With these discoveries, are MOND and MACHOS also still in consideration?

 

1. My understanding is that DM candidates are a professional specialty of Severian. You could write him PM, or try to get his attention with a thread in the particle physics forum.

 

2. I interpret Simon White's paper differently. I don't want to play guessing games about what the most plausible is. I value this paper because it proposes a test. It says that IF the dark matter is made of suchandsuch lightest Susy THEN if we look in a particular spot we will see gamma radiation. And just this year we sent up a gammaray observatory initially called GLAST and then renamed Fermi. So this is a practical doable test. We can tell Fermi to look there and if it does not see radiation that will falsify. That is cool. It is cool to rule out possibilities.

 

3. I want to stress that I don't reflect any body of expert opinion about this. I don't follow the current expert hunches about dark matter candidates.

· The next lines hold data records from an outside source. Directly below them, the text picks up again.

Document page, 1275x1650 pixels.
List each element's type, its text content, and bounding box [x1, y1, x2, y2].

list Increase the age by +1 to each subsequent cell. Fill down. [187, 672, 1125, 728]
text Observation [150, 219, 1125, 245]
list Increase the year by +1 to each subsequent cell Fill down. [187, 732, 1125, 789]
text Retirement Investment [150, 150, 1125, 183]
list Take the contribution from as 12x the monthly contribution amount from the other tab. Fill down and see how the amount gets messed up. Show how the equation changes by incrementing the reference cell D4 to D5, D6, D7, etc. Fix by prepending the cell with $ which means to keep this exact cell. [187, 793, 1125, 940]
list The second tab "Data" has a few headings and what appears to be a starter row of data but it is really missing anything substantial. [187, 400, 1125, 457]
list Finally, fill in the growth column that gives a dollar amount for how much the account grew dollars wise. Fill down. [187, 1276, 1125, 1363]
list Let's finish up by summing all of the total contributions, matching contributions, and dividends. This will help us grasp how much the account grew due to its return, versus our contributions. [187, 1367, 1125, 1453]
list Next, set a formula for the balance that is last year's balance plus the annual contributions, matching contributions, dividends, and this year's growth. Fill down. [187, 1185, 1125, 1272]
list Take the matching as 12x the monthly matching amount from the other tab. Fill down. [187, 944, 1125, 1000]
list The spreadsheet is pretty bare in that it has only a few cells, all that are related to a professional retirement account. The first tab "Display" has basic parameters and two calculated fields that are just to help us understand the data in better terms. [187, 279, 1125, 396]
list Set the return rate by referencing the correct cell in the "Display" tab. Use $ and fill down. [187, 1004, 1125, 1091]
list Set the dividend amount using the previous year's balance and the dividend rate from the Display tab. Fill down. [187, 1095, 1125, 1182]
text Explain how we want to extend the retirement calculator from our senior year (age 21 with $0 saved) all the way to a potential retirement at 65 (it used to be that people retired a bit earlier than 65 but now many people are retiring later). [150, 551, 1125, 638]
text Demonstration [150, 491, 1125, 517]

Simply for what it's worth I will tell you my personal opinion.

 

We have seen and mapped the shape of DM clouds using weak gravitational lensing. MOND is dead. MOND and MACHO don't have a prayer. There is some form of matter out there. It's not my business what it is. I have enormous respect for Simon White and his astro colleagues. And I have hopes of new physics coming from LHC results in a couple of years or anyway several years. Susy is just a conjecture and might not be true, but something new will be true. Let LHC find particles and let people like Simon White design tests to eliminate the candidates and narrow the list. Again just my personal attitude.